Yunanistan'ın "Yasak Bölge" uygulaması 1995 yılında kaldırılmış olmakla birlikte, Yunan politikalarının sınırlarını göstermesi bakımından önemli bir örnek oluşturmaktadır.
Yasak Bölge, Batı Trakya'da güneyden kuzeye giderken Bulgaristan sınırına 8 km. kala başlar ve sınır boyunca Türkiye'ye doğru uzanır. Bölge, 1953' te "Kuzey'den komünist sızmasını önlemek "gerekçesiyle kurulmuştur. Oysa, uygulandığı dönemdeki asıl işlevi, dağlık Balkan kolunda yaşayan Pomak Türklerini, Yaka ve Ova'da yaşayan Türk azınlıktan ayırmak, daha doğrusu Pomak Türklerini göç ettirilmek istenen Türklerden soyutlayarak asimile etmektir.

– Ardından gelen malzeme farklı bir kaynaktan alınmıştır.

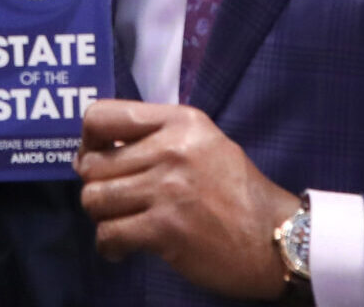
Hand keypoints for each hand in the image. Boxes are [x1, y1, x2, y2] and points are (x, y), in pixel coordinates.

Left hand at [75, 99, 301, 299]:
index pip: (102, 115)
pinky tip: (124, 248)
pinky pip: (108, 234)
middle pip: (92, 164)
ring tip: (122, 223)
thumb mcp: (204, 144)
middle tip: (115, 200)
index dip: (88, 140)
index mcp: (180, 121)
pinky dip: (110, 246)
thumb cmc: (237, 193)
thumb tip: (98, 149)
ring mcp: (167, 189)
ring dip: (103, 217)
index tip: (96, 158)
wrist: (274, 238)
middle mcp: (171, 149)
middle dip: (96, 186)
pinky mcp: (165, 228)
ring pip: (94, 199)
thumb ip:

Yasak bölgeye girişler özel pasaportla yapılmaktaydı. Yalnız yabancılar değil, Batı Trakya Türk azınlığı Yunan vatandaşlarının da girmesi de yasak olan bu bölgede, ABD'nin 1990 Yunanistan Raporu’nun Kısım 2/D’ye göre yabancı diplomatların da seyahat etmesi özel izne tabiydi. Yasak Bölge, saat 24.00 ile 08.00 arasında tamamen kapalı tutulmaktaydı. Yasak Bölge'ye dışarıdan girişler de içeride yaşayanların çıkması da özel pasoya(özel izin belgesi) tabi idi.
İş olanakları çok sınırlı, işlenecek toprağın verimsiz olduğu bölgedeki Türk okulları, Türkiye'den gelen kontenjan öğretmenleriyle Batı Trakyalı formasyon öğretmenlere izin verilmediğinden ve Türkiye'den gelen kitaplar da sokulmadığından eğitim de son derece yetersizdi. Buna karşılık, 1980'lerde burada Yunanca eğitim veren 3 ortaokul açılmış, ancak azınlık mensupları çocuklarını bu okullara göndermeyi reddetmiştir.
Diğer taraftan, 1995 yılında "Yasak Bölge" uygulamasının kaldırıldığı belirtilmekle birlikte, Yunan makamları bu bölgeye girişleri kontrol altında bulundurarak, yerli yabancı şahısların girişlerini sınırlandırabilmektedir.
Azınlık Türklerinin bir diğer sorunu da toprak ve taşınmazlık haklarına yapılan saldırılar ve haksız uygulamalardır.